- _TRY IT_
What are the lines from the one containing "cần đá mài chuyên dụng" through the end of the listing below? Return them exactly, and only them.

- _AVAILABLE DATA_
BEGIN
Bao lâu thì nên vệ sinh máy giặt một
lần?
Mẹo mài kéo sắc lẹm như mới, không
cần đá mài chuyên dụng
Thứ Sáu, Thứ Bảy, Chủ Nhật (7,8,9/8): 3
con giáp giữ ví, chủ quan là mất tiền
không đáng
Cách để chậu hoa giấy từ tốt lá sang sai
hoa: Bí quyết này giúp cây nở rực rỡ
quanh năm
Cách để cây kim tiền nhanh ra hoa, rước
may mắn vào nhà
END
- _TASK ANSWER_
cần đá mài chuyên dụng
Thứ Sáu, Thứ Bảy, Chủ Nhật (7,8,9/8): 3
con giáp giữ ví, chủ quan là mất tiền
không đáng
Cách để chậu hoa giấy từ tốt lá sang sai
hoa: Bí quyết này giúp cây nở rực rỡ
quanh năm
Cách để cây kim tiền nhanh ra hoa, rước
may mắn vào nhà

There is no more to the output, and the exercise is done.